[SOURCE DATA]
[Start of Attachment]

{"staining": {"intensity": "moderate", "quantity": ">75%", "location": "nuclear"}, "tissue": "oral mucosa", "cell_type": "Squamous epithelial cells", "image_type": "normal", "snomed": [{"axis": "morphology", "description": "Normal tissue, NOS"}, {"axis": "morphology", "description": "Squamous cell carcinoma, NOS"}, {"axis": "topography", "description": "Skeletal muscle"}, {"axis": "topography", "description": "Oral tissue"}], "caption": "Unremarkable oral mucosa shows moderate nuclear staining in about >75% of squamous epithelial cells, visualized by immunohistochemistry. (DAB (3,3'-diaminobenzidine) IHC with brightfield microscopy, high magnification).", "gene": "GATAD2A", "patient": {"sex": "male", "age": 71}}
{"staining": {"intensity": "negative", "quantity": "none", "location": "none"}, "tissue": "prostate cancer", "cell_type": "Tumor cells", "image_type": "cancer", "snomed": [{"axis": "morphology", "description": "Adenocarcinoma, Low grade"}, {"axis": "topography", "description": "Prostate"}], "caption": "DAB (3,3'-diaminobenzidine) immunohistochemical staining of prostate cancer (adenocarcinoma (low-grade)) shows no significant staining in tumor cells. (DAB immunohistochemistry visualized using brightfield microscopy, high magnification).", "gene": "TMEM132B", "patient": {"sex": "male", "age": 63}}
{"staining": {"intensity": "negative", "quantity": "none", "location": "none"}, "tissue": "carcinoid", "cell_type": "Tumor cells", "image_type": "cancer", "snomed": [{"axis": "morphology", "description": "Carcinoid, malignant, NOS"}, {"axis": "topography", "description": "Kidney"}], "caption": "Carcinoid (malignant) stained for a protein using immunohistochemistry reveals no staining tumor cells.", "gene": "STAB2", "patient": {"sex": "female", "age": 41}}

[End of Attachment]

[YOUR OBJECTIVE]
Please write out the whole of the material exactly.

[RESPONSE TO THE TASK]
{"staining": {"intensity": "moderate", "quantity": ">75%", "location": "nuclear"}, "tissue": "oral mucosa", "cell_type": "Squamous epithelial cells", "image_type": "normal", "snomed": [{"axis": "morphology", "description": "Normal tissue, NOS"}, {"axis": "morphology", "description": "Squamous cell carcinoma, NOS"}, {"axis": "topography", "description": "Skeletal muscle"}, {"axis": "topography", "description": "Oral tissue"}], "caption": "Unremarkable oral mucosa shows moderate nuclear staining in about >75% of squamous epithelial cells, visualized by immunohistochemistry. (DAB (3,3'-diaminobenzidine) IHC with brightfield microscopy, high magnification).", "gene": "GATAD2A", "patient": {"sex": "male", "age": 71}}
{"staining": {"intensity": "negative", "quantity": "none", "location": "none"}, "tissue": "prostate cancer", "cell_type": "Tumor cells", "image_type": "cancer", "snomed": [{"axis": "morphology", "description": "Adenocarcinoma, Low grade"}, {"axis": "topography", "description": "Prostate"}], "caption": "DAB (3,3'-diaminobenzidine) immunohistochemical staining of prostate cancer (adenocarcinoma (low-grade)) shows no significant staining in tumor cells. (DAB immunohistochemistry visualized using brightfield microscopy, high magnification).", "gene": "TMEM132B", "patient": {"sex": "male", "age": 63}}
{"staining": {"intensity": "negative", "quantity": "none", "location": "none"}, "tissue": "carcinoid", "cell_type": "Tumor cells", "image_type": "cancer", "snomed": [{"axis": "morphology", "description": "Carcinoid, malignant, NOS"}, {"axis": "topography", "description": "Kidney"}], "caption": "Carcinoid (malignant) stained for a protein using immunohistochemistry reveals no staining tumor cells.", "gene": "STAB2", "patient": {"sex": "female", "age": 41}}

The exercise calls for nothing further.